> _Assignment_:
Where the listing below reaches the line containing "(511, 505) none", start writing out lines exactly, and stop once the line containing "(333, 810) none" has been written.

> _Exercise material_:
********************

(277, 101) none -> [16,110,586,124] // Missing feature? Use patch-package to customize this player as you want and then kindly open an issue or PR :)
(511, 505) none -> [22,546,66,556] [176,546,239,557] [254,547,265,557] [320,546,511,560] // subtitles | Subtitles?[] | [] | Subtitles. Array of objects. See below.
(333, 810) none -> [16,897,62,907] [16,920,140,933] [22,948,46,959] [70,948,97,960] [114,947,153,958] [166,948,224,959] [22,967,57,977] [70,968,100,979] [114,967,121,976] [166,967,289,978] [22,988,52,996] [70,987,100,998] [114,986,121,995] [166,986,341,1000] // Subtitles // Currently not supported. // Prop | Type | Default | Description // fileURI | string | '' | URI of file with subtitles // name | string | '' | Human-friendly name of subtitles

********************

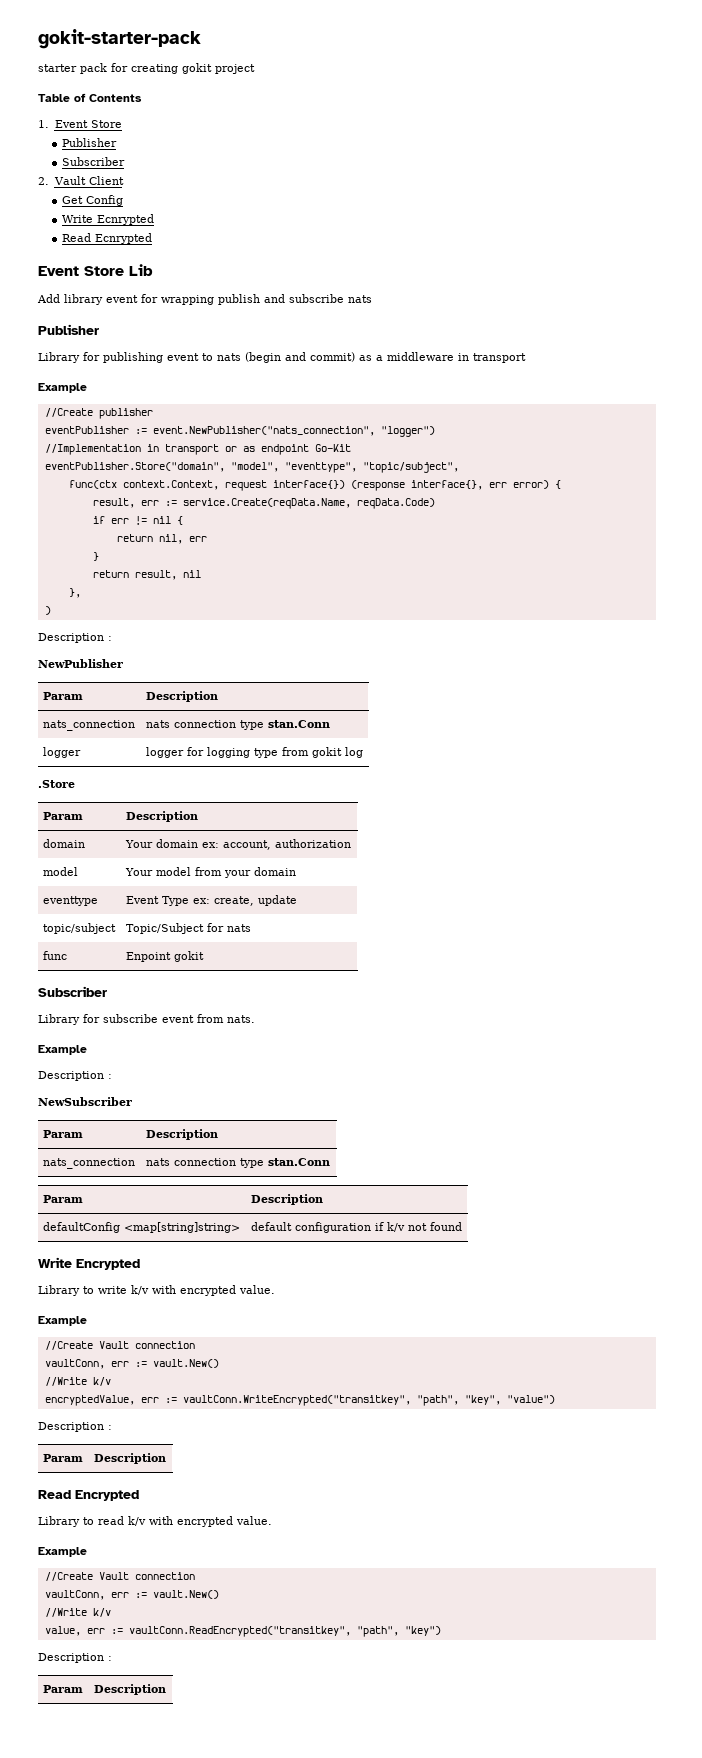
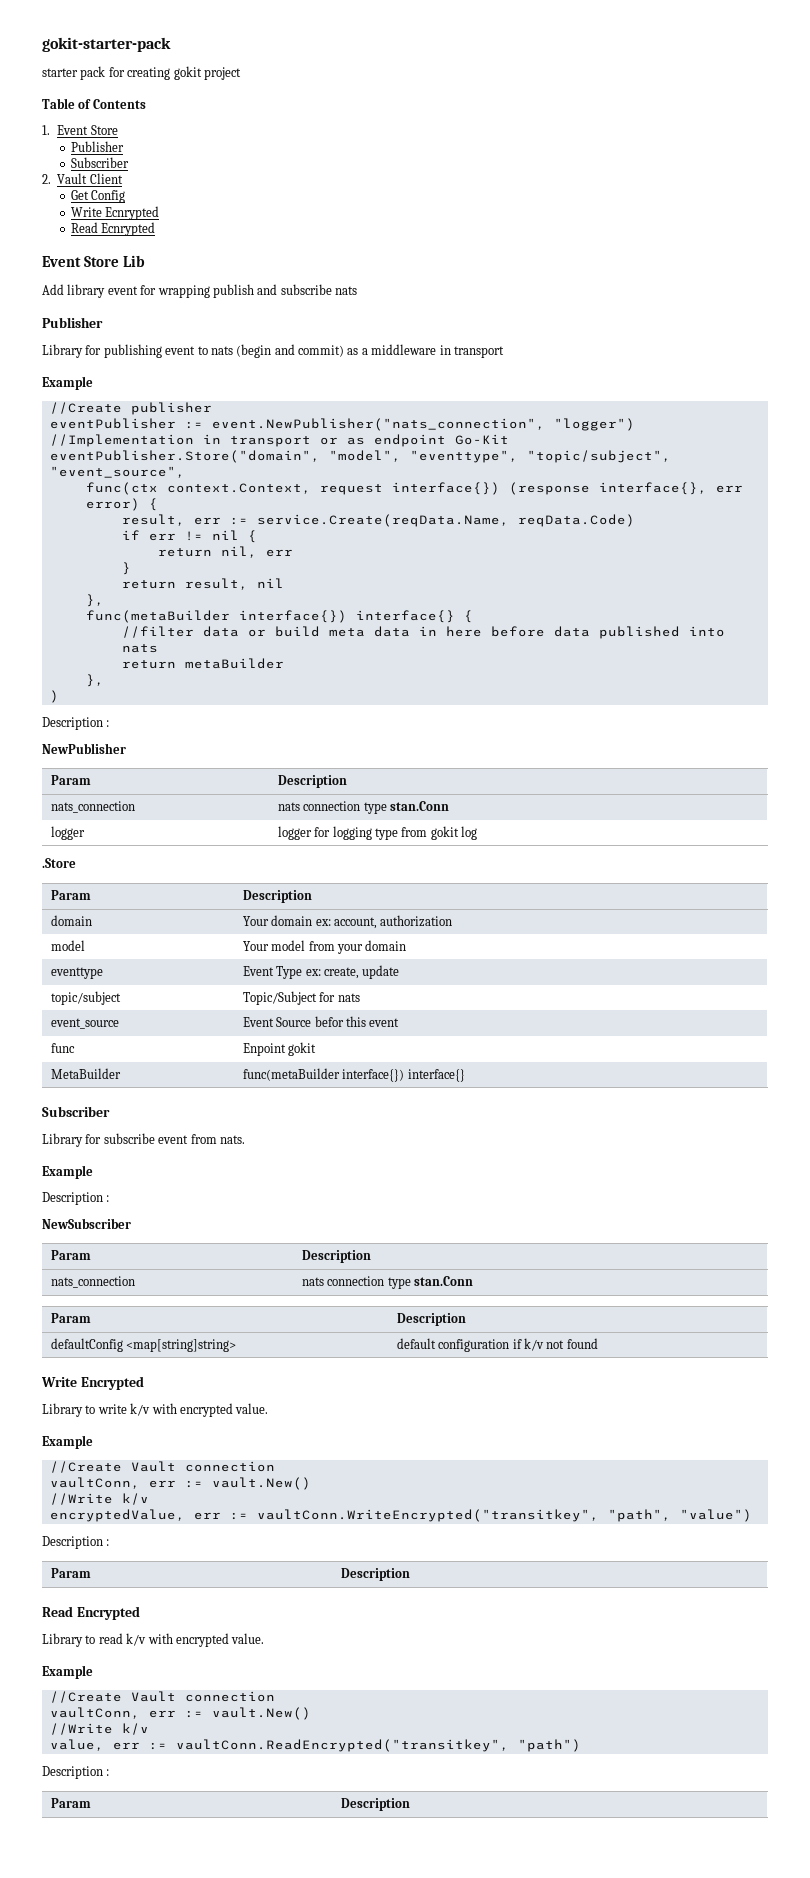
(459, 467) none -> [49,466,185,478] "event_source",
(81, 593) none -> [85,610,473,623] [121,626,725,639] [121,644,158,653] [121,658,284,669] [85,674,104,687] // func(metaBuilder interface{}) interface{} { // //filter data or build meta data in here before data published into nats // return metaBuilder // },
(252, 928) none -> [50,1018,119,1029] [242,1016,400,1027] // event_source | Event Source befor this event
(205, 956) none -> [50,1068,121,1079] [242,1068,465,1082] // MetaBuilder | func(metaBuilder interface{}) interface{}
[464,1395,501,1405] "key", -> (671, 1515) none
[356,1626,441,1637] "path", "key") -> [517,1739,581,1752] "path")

********************

> _Response to the exercise_:
(511, 505) none -> [22,546,66,556] [176,546,239,557] [254,547,265,557] [320,546,511,560] // subtitles | Subtitles?[] | [] | Subtitles. Array of objects. See below.
(333, 810) none -> [16,897,62,907] [16,920,140,933] [22,948,46,959] [70,948,97,960] [114,947,153,958] [166,948,224,959] [22,967,57,977] [70,968,100,979] [114,967,121,976] [166,967,289,978] [22,988,52,996] [70,987,100,998] [114,986,121,995] [166,986,341,1000] // Subtitles // Currently not supported. // Prop | Type | Default | Description // fileURI | string | '' | URI of file with subtitles // name | string | '' | Human-friendly name of subtitles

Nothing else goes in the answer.